**Task:** Leaving the pictures out, print the lines from the first line of the listing through the line containing "statement in response to EQT Corp.", exactly as they read, and no others.

**Input material:**

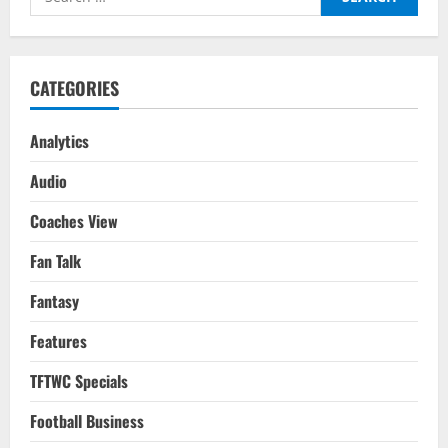
–
for:
Premier
League
2022/23
CATEGORIES
Analytics
Audio
Coaches View
Fan Talk
Fantasy
Features
TFTWC Specials
Football Business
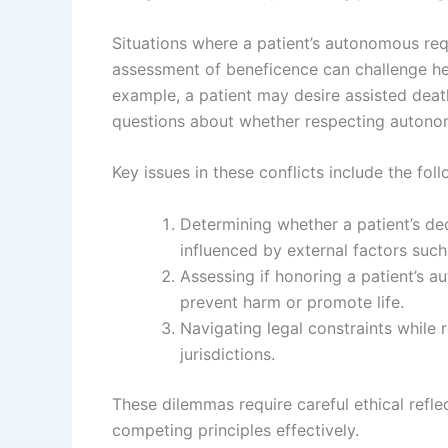
Situations where a patient’s autonomous requ
assessment of beneficence can challenge hea
example, a patient may desire assisted deat
questions about whether respecting autono
Key issues in these conflicts include the fol
Determining whether a patient’s dec
influenced by external factors such
Assessing if honoring a patient’s a
prevent harm or promote life.
Navigating legal constraints while 
jurisdictions.
These dilemmas require careful ethical refl
competing principles effectively.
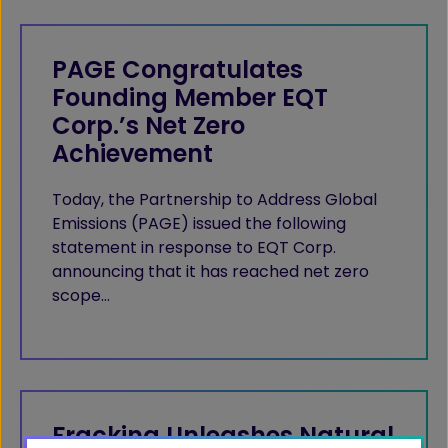
PAGE Congratulates
Founding Member EQT
Corp.’s Net Zero
Achievement
Today, the Partnership to Address Global
Emissions (PAGE) issued the following
statement in response to EQT Corp.
announcing that it has reached net zero
scope…
Fracking Unleashes Natural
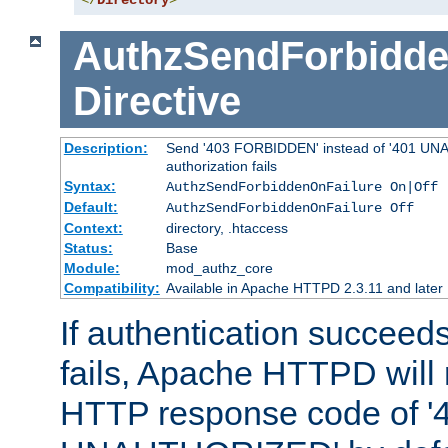
</
Directory
>
AuthzSendForbidde
Directive
Description:
Send '403 FORBIDDEN' instead of '401 UNA
authorization fails
Syntax:
AuthzSendForbiddenOnFailure On|Off
Default:
AuthzSendForbiddenOnFailure Off
Context:
directory, .htaccess
Status:
Base
Module:
mod_authz_core
Compatibility:
Available in Apache HTTPD 2.3.11 and later
If authentication succeeds
fails, Apache HTTPD will
HTTP response code of '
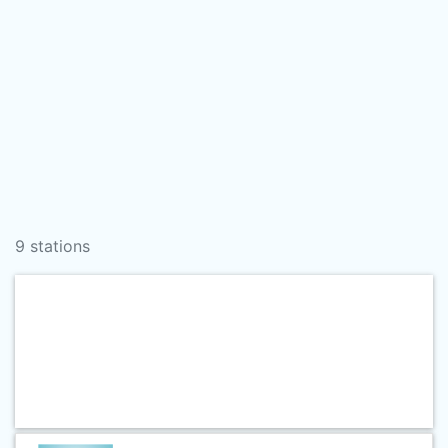
9 stations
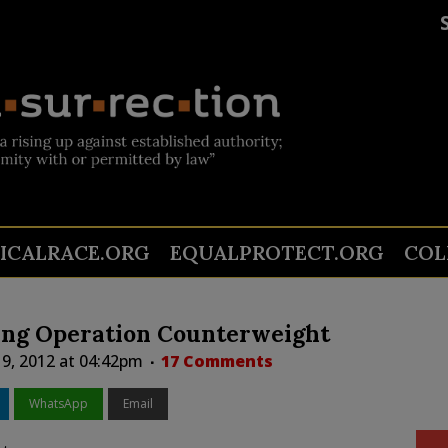
TICALRACE.ORG
EQUALPROTECT.ORG
COL
zing Operation Counterweight
19, 2012 at 04:42pm
17 Comments
WhatsApp
Email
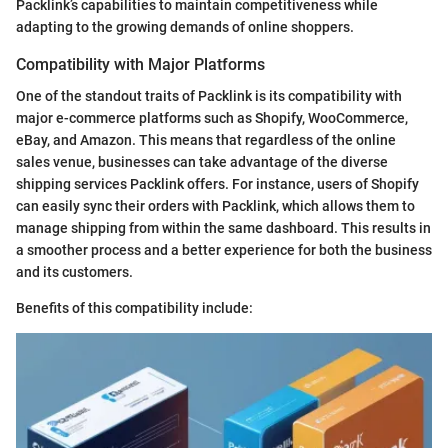
Packlink’s capabilities to maintain competitiveness while
adapting to the growing demands of online shoppers.
Compatibility with Major Platforms
One of the standout traits of Packlink is its compatibility with
major e-commerce platforms such as Shopify, WooCommerce,
eBay, and Amazon. This means that regardless of the online
sales venue, businesses can take advantage of the diverse
shipping services Packlink offers. For instance, users of Shopify
can easily sync their orders with Packlink, which allows them to
manage shipping from within the same dashboard. This results in
a smoother process and a better experience for both the business
and its customers.
Benefits of this compatibility include:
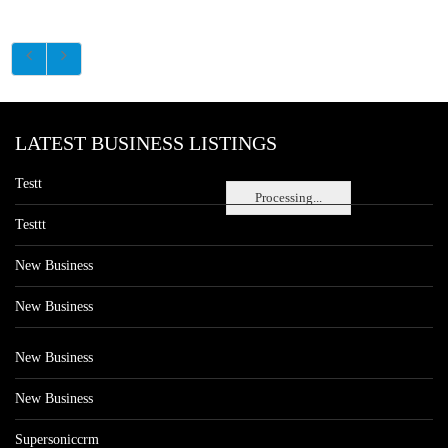
LATEST BUSINESS LISTINGS
Testt
Processing...
Testtt
New Business
New Business
New Business
New Business
Supersoniccrm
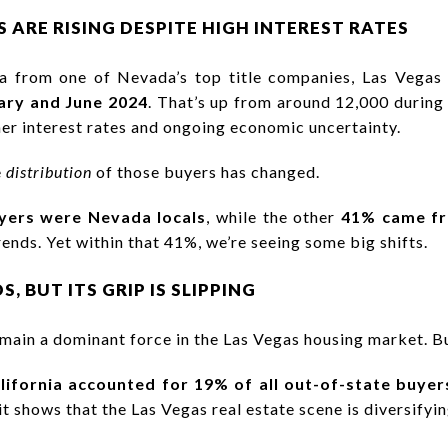
 ARE RISING DESPITE HIGH INTEREST RATES
ta from one of Nevada’s top title companies, Las Vega
ary and June 2024
. That’s up from around 12,000 during
her interest rates and ongoing economic uncertainty.
e
distribution
of those buyers has changed.
ers were Nevada locals
, while the other
41% came fr
ends. Yet within that 41%, we’re seeing some big shifts.
, BUT ITS GRIP IS SLIPPING
remain a dominant force in the Las Vegas housing market. But
lifornia accounted for 19% of all out-of-state buyer
 it shows that the Las Vegas real estate scene is diversifyin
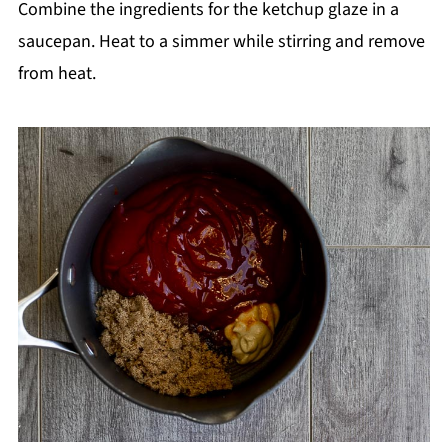
Combine the ingredients for the ketchup glaze in a
saucepan. Heat to a simmer while stirring and remove
from heat.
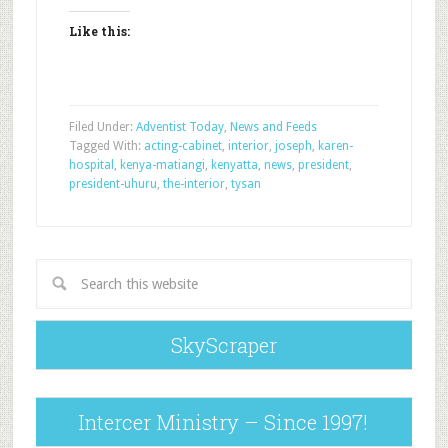
Like this:
Filed Under:
Adventist Today
,
News and Feeds
Tagged With:
acting-cabinet
,
interior
,
joseph
,
karen-
hospital
,
kenya-matiangi
,
kenyatta
,
news
,
president
,
president-uhuru
,
the-interior
,
tysan
SkyScraper
Intercer Ministry – Since 1997!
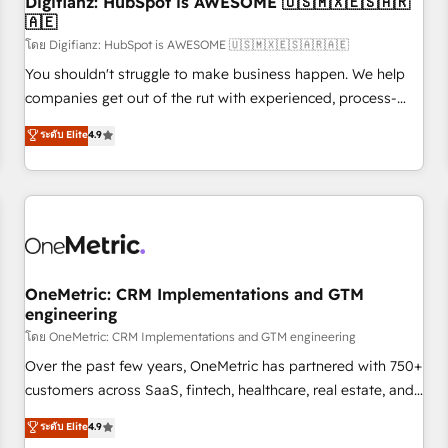
Digifianz: HubSpot is AWESOME 🇺🇸🇲🇽🇪🇸🇦🇷
🇦🇪
financial services and industrial sectors. Offices in
Johannesburg, Cape Town and London. 500+ HubSpot CRM
โดย Digifianz: HubSpot is AWESOME 🇺🇸🇲🇽🇪🇸🇦🇷🇦🇪
implementations delivered. AI visibility coverage across
You shouldn't struggle to make business happen. We help
ChatGPT, Claude, Perplexity, Gemini and Google AI
companies get out of the rut with experienced, process-
Overviews. HubSpot Impact Award - Customer First
oriented teams implementing HubSpot Marketing, Sales,
ระดับ Elite
4.9
HubSpot Impact Award - Integrations Innovation HubSpot
Service, CMS and Operations Hub, so selling and actually
Impact Award - Platform Migration Excellence HubSpot
engaging with your customers feels easy and pain-free. We
Impact Award - Platform Excellence 35+ full-time HubSpot
are a top ranked HubSpot Elite Partner, winner of Rookie of
professionals.
the Year and Customer First Awards, 4.9/5 rating in
HubSpot Reviews and 4.9/5 rating in Clutch Reviews.
Digifianz helps the following industries: logistics & 3PL,
home improvement & construction, branding and
OneMetric: CRM Implementations and GTM
engineering
commercialization, real estate, health, education, SaaS,
Software Dev & IT and consulting, make the most out of
โดย OneMetric: CRM Implementations and GTM engineering
their HubSpot experience operating in the United States,
Over the past few years, OneMetric has partnered with 750+
EU, UAE, Mexico and Latin America. From casual user to
customers across SaaS, fintech, healthcare, real estate, and
super fan: make HubSpot an experience you LOVE!
other industries. With 150+ HubSpot-certified experts, we
ระดับ Elite
4.9
deliver scalable solutions to complex GTM and RevOps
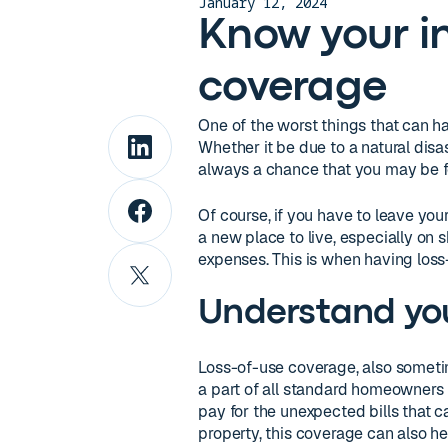
January 12, 2024
Know your in
coverage
One of the worst things that can h
Whether it be due to a natural disast
always a chance that you may be f
Of course, if you have to leave yo
a new place to live, especially on
expenses. This is when having loss
Understand you
Loss-of-use coverage, also sometime
a part of all standard homeowners 
pay for the unexpected bills that c
property, this coverage can also he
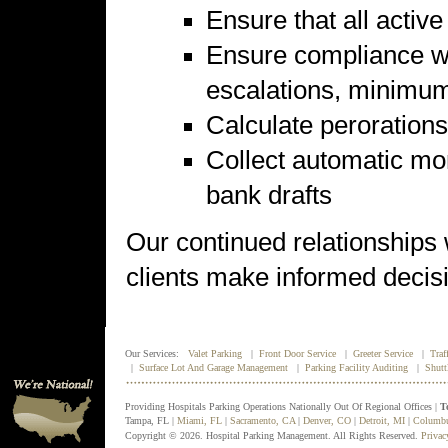
Ensure that all activ
Ensure compliance wit
escalations, minimum 
Calculate perorations
Collect automatic mo
bank drafts
Our continued relationships
clients make informed decisio
Our Services:
Valet Parking
|
Front Door Service
|
Greeter Service
|
Traf
|
Surface Lot And Garage Management
|
Parking Facility Auditing
|
Shutt
Providing Hospitals Parking Operations Nationally Out Of Regional Offices |
T
Tampa, FL |
Miami, FL
|
Sacramento, CA
|
Denver, CO
|
Detroit, MI
|
Columb
Copyright © 2026. Hospital Parking Management. All Rights Reserved.
Privac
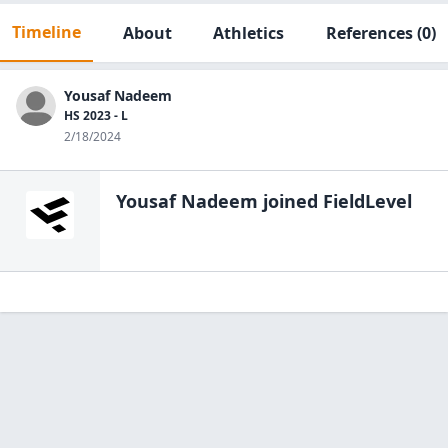
Timeline
About
Athletics
References
(0)
Yousaf Nadeem
HS 2023 - L
2/18/2024
Yousaf Nadeem
joined FieldLevel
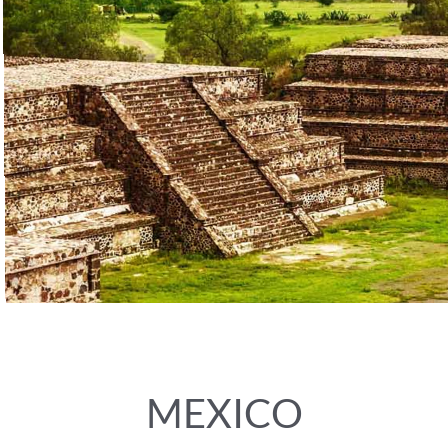
MEXICO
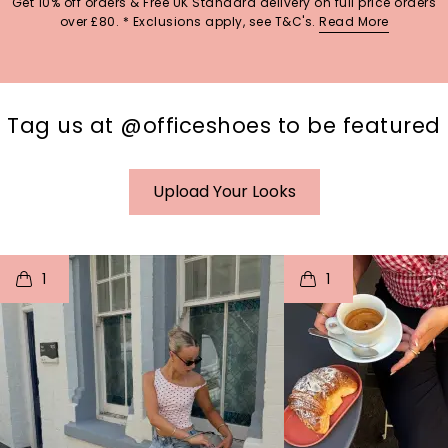
Get 10% off orders & Free UK Standard delivery on full price orders
over £80. * Exclusions apply, see T&C's.
Read More
Tag us at @officeshoes to be featured
Upload Your Looks
t
o
I
t
o
1
1
p
e
p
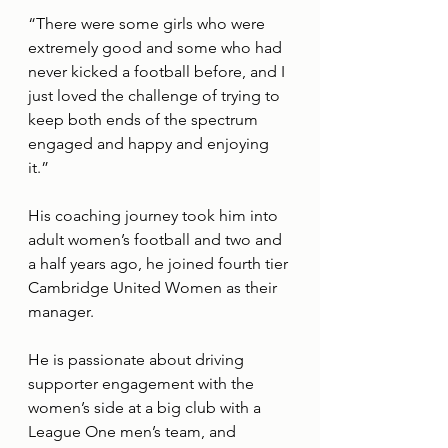
“There were some girls who were 
extremely good and some who had 
never kicked a football before, and I 
just loved the challenge of trying to 
keep both ends of the spectrum 
engaged and happy and enjoying 
it.” 
His coaching journey took him into 
adult women’s football and two and 
a half years ago, he joined fourth tier 
Cambridge United Women as their 
manager. 
He is passionate about driving 
supporter engagement with the 
women’s side at a big club with a 
League One men’s team, and 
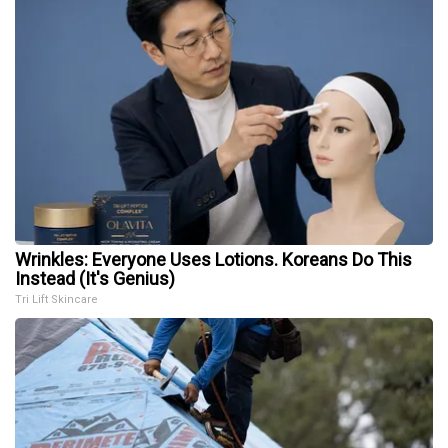
Wrinkles: Everyone Uses Lotions. Koreans Do This
Instead (It's Genius)
Tri Lift Skincare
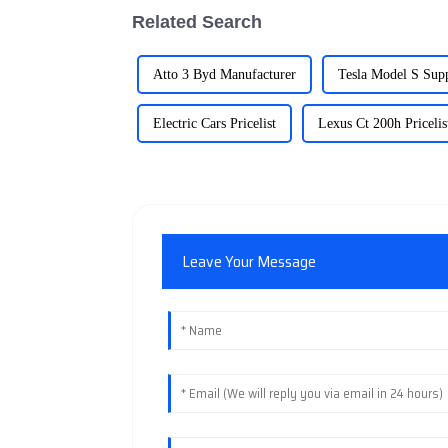
Related Search
Atto 3 Byd Manufacturer
Tesla Model S Supp
Electric Cars Pricelist
Lexus Ct 200h Pricelis
Leave Your Message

**Problem solution:**
–
for:
Premier
League
2022/23
CATEGORIES
Analytics
Audio
Coaches View
Fan Talk
Fantasy
Features
TFTWC Specials
Football Business
Situations where a patient’s autonomous requ
assessment of beneficence can challenge hea
example, a patient may desire assisted deat
questions about whether respecting autono
Key issues in these conflicts include the fol
Determining whether a patient’s dec
influenced by external factors such
Assessing if honoring a patient’s a
prevent harm or promote life.
Navigating legal constraints while 
jurisdictions.
These dilemmas require careful ethical refl
competing principles effectively.
PAGE Congratulates
Founding Member EQT
Corp.’s Net Zero
Achievement
Today, the Partnership to Address Global
Emissions (PAGE) issued the following
statement in response to EQT Corp.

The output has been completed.